Christine Montross, writes of a psychotic patient named Henry who is left untreated and is eventually extracted from his cell and placed in solitary confinement, then adds: “In our nation’s correctional facilities, detainees who become assaultive are typically sent to administrative segregation—a punitive form of solitary confinement known to exacerbate symptoms of mental illness”
We take the sick to jail and make them worse. Thinking of the ADA @ 30 is not, should not be, a matter of fireworks and glib speeches.
Montross: “If these mentally ill detainees become assaultive or are unable to follow police instructions or jail rules, the manifestations of their symptoms lead to harsher punishment, longer periods of incarceration, and lost years of their lives. In precisely this way, our overcrowded correctional facilities become inundated with the psychiatrically ill, straining our prison system and draining money from state coffers.”
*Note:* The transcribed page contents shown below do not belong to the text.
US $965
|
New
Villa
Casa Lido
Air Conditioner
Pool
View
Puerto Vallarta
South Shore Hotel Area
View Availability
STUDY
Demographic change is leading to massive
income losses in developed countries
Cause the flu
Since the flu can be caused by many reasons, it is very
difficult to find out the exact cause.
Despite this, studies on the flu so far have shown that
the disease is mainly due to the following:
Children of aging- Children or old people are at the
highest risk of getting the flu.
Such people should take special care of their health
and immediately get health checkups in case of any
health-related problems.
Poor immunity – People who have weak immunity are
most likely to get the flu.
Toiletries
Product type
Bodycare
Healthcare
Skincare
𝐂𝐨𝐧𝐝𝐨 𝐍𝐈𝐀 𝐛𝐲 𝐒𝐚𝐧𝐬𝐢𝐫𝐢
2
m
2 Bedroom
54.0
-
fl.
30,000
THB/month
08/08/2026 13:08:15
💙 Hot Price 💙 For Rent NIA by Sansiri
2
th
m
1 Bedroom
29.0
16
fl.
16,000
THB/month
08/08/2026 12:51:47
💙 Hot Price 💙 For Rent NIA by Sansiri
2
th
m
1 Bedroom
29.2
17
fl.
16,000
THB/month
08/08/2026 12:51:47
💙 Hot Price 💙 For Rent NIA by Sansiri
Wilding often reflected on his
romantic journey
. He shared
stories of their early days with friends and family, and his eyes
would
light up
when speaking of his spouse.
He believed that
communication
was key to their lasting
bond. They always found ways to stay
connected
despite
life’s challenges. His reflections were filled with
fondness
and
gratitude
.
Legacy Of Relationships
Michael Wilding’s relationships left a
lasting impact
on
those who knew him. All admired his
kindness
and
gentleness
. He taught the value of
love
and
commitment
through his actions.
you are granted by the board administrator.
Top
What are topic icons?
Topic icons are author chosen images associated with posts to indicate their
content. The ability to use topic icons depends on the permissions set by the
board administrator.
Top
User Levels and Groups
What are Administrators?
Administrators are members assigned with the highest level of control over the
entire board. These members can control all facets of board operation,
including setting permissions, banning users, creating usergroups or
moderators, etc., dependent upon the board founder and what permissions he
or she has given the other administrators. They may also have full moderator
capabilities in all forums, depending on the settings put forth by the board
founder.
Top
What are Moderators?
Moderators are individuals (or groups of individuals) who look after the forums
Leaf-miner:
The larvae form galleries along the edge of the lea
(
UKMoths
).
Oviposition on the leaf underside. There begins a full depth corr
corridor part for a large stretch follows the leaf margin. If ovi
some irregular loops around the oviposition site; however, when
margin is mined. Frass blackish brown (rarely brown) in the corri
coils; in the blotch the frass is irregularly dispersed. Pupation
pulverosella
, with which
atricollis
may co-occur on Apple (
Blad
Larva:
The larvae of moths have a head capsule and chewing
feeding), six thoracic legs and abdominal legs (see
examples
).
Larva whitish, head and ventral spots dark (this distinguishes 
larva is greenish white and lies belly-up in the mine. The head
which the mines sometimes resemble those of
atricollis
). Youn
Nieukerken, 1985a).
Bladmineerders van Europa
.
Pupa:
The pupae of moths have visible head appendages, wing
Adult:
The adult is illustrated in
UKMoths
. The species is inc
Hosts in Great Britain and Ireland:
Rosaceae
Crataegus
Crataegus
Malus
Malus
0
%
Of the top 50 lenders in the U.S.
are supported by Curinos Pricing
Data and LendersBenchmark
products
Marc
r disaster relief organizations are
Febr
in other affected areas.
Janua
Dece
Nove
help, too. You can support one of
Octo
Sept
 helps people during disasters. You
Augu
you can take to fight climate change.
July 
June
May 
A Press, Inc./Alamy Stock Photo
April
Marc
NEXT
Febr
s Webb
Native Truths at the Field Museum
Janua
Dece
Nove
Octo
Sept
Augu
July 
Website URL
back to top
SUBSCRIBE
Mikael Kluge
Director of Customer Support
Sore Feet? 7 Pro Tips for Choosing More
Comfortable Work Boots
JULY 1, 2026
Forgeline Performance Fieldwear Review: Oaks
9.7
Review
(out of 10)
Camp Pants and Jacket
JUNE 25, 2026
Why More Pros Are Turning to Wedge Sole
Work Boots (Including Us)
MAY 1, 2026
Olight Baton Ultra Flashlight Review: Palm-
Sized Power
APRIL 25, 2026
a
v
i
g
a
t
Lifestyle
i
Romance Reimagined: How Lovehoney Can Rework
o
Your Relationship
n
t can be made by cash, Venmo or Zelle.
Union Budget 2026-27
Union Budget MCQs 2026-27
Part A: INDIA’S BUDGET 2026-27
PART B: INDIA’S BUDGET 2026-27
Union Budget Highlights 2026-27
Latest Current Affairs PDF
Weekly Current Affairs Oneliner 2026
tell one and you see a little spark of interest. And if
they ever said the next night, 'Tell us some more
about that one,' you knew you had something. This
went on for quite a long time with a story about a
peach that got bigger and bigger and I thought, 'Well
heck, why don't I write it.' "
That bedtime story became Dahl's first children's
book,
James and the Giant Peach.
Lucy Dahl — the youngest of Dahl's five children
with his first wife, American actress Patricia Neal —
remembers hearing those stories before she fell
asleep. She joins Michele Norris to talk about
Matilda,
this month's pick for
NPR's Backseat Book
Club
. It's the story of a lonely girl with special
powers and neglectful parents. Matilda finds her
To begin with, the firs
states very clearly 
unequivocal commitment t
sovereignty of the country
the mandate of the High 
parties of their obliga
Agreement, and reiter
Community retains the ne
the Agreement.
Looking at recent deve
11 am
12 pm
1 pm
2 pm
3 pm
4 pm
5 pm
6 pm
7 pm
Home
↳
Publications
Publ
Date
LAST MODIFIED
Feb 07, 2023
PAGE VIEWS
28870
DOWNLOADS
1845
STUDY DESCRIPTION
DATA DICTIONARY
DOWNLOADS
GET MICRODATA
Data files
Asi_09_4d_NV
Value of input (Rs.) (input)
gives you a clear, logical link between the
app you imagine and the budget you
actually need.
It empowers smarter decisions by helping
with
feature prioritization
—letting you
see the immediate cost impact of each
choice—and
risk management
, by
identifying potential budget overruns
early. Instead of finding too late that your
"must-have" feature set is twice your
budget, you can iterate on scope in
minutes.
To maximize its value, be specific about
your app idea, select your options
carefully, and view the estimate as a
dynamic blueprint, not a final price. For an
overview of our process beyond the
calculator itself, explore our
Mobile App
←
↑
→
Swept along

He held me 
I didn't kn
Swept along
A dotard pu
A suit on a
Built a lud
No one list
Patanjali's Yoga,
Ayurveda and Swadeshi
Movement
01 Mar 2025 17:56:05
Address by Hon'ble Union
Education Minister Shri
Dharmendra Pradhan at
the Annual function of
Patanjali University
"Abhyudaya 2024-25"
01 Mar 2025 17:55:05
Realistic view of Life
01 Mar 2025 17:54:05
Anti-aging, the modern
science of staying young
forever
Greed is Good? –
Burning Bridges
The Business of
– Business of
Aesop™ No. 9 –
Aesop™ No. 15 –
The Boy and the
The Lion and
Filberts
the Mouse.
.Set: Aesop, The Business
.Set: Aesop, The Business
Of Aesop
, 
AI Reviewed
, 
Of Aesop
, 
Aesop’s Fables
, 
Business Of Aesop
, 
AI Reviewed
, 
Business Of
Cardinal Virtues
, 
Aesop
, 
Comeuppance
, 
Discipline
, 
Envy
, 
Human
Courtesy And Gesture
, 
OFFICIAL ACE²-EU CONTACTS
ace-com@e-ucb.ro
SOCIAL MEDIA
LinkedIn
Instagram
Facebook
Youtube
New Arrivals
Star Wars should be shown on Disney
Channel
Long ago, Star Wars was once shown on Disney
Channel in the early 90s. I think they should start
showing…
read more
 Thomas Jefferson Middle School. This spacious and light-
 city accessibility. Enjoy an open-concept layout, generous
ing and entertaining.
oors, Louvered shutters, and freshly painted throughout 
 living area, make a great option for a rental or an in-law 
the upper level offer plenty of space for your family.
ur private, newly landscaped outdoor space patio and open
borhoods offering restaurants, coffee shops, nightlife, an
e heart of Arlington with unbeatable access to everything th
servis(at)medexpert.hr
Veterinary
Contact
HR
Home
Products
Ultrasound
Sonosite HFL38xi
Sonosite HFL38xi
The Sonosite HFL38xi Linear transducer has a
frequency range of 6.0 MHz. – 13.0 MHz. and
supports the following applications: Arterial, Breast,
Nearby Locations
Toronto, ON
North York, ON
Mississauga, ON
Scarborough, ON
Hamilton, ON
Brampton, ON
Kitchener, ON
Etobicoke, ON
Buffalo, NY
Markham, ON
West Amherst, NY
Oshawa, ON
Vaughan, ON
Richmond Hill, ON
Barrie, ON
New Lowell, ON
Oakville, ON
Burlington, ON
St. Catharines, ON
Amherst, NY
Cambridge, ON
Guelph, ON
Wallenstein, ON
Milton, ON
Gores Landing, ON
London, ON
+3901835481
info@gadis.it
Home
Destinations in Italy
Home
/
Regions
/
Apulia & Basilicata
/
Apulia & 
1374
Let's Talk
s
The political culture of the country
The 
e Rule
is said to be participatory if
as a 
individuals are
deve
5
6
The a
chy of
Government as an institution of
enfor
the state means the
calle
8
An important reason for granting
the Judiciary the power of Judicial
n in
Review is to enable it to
It’s hard to celebrate the ADA when our disabled fellow citizens are in the gulags.
It’s almost impossible to celebrate while we imprison adolescents with disabilities and then dehumanize them. Montross describes a meeting with prison administrators:
“We attend a meeting with psychologists, teachers, social workers, correctional officers. We’re given a chance to ask questions.
“What’s the most severe punishment that can be leveraged against a boy held in this facility?” I ask a psychologist.
“He can be sent to segregation,” she says, noting that the practice of solitary confinement exists for incarcerated children just as it does for adults.
“For how long?” I ask.
“Up to a year,” she says.
Take the developing brain of an adolescent. Fourteen, fifteen, sixteen years old. Put him in seclusion for a year. He touches no one. Is touched by no one. He yells out, perhaps, or he stays silent, but he interacts with no one. His meals are pushed at him through a slot. We know that isolation changes and damages the adult brain. What about the effects of segregation on the still-developing brain of a child? And a child who presumably has already lacked the foundation for good decision making, has acted with extraordinary impulsivity, has perhaps enacted terrible trauma and perhaps also endured terrible trauma? What then?”
What then, indeed?
Ben-Moshe underscores the prisons are in fact disabling mechanisms: “the prison environment itself is disabling so that even if an individual enters prison without a disability or mental health diagnosis, she is likely to get one—from the sheer trauma of incarceration in enclosed, tight spaces with poor air quality and circulation; to hard labor with toxic conditions and materials; to circulation of drugs and unsanitary needles as well as the spread of infectious diseases, some of which result from environmental toxins related to the sites on which prisons are built; to lack of medical equipment and medication, or at times overmedication. Add to these factors placements in inhumane conditions, such as solitary confinement (which are especially pervasive for gender-nonconforming, trans, and queer or gay incarcerated people, supposedly for their own protection), and the various impairments that come with aging in prison as a result of prolonged sentencing policies, and the debilitating nature of imprisonment cannot be denied. Trauma is incredibly pervasive in carceral settings, and the trigger and disabling cumulative effects of strip searches (especially on those who experienced sexual violence previously, which is the majority of those held in women’s prisoners) leads feminist abolitionists to understand them as state-sponsored violence against women.”
We are a nation that practices severe institutional violence and concerted disablement as matters of policy.